Merrimack, N.H. -- Disaster recovery officials warn that Massachusetts residents and business owners whose homes or businesses have been water damaged as a result of the storms and flooding that occurred in October should clean flood-damaged homes thoroughly to avoid possible health problems from mold and mildew.
Water-damaged homes provide a moist environment for mold to flourish, and the health effects can be severe, especially for those with pre-existing conditions such as allergies and asthma. It is often visible as a fuzzy growth or a discoloration of surfaces. It may be accompanied by a musty, earthy odor or a foul stench.
Residents are advised to use care when cleaning up the mold. People with respiratory problems should not spend time in houses with mold. Those who are sensitive to mold spores may experience wheezing, difficulty breathing, nasal and sinus congestion, burning and watering eyes, dry cough, sore throat, shortness of breath or skin irritation.
All materials are likely to become moldy if they are wet long enough. The secret to preventing problems is cleaning, drying and disinfecting all wet surfaces as soon as possible by promptly using disinfectants.
Specialists offer the following suggestions to ensure safe, effective cleanup:
- Have professionals check heating/cooling ducts and wall insulation for mold growth.
- Wash all items that came in contact with floodwaters with a chlorine bleach solution. Open windows for ventilation and wear boots and rubber gloves. Use disinfectant in full strength and keep it on surfaces for 15 minutes.
- Select and use disinfectants carefully, as most are toxic to humans as well as to molds.

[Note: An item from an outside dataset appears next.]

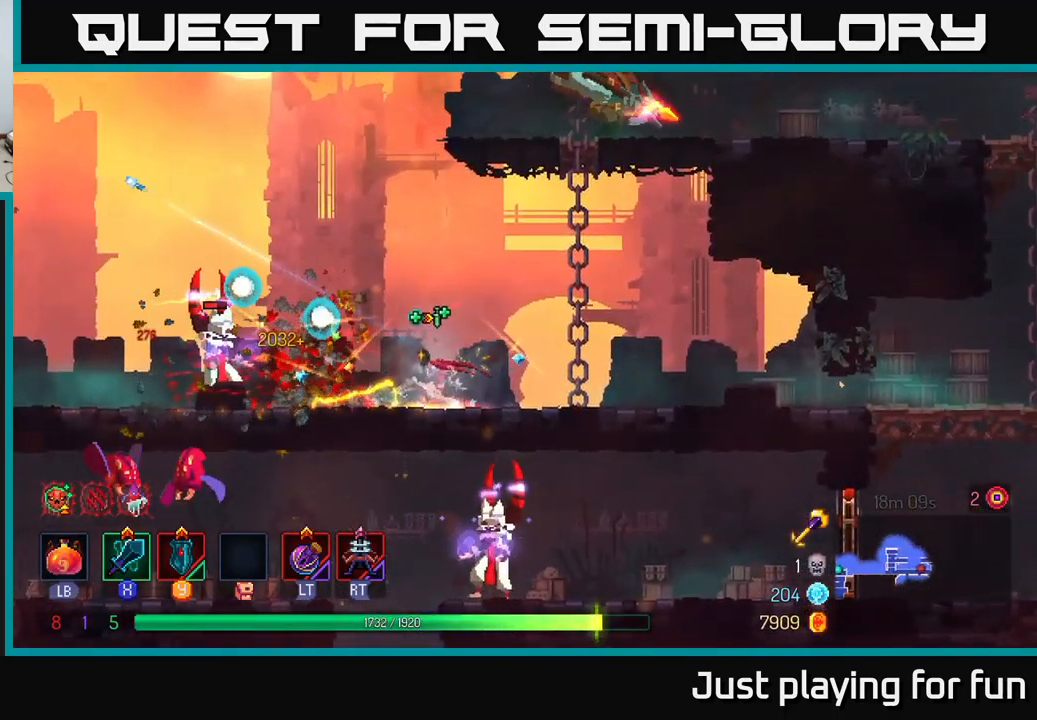
{"buttons": [], "left_stick": "left", "right_stick": "center", "events": [[50, "X", "down"], [133, "X", "up"]]}
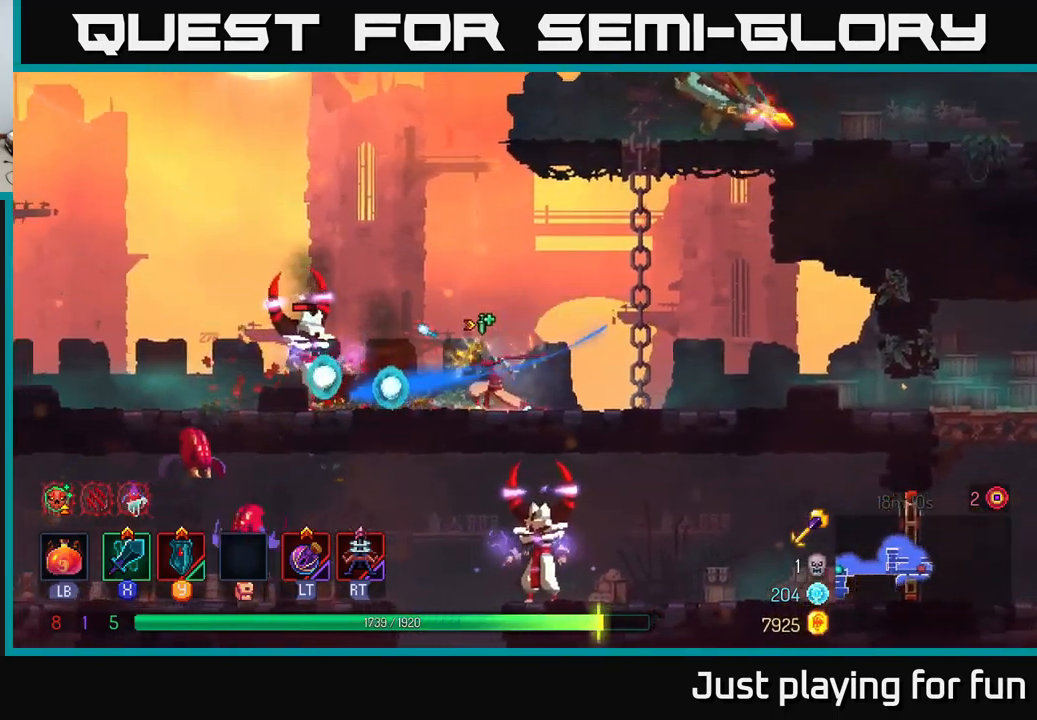
{"buttons": [], "left_stick": "left", "right_stick": "center", "events": [[250, "X", "down"], [367, "X", "up"]]}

- Wipe surfaces that have not been directly involved with a solution of one part bleach/four parts water to reduce contamination.
- Rinse the skin quickly and well if accidental contact takes place.
- Remember that chlorine bleach is no longer effective when the chlorine smell disappears.
Renters, homeowners and business owners who suffered damage or uninsured losses as a result of the severe storms and flooding are encouraged to register for disaster assistance by calling the Department of Homeland Security's Federal Emergency Management Agency at 1-800-621-FEMA (3362). The TTY number for speech and hearing-impaired applicants is 1-800-462-7585. Registration can also be done online at www.fema.gov.
FEMA prepares the nation for all hazards and manages federal response and recovery efforts following any national incident. FEMA also initiates mitigation activities, trains first responders, works with state and local emergency managers, and manages the National Flood Insurance Program and the U.S. Fire Administration. FEMA became part of the U.S. Department of Homeland Security on March 1, 2003.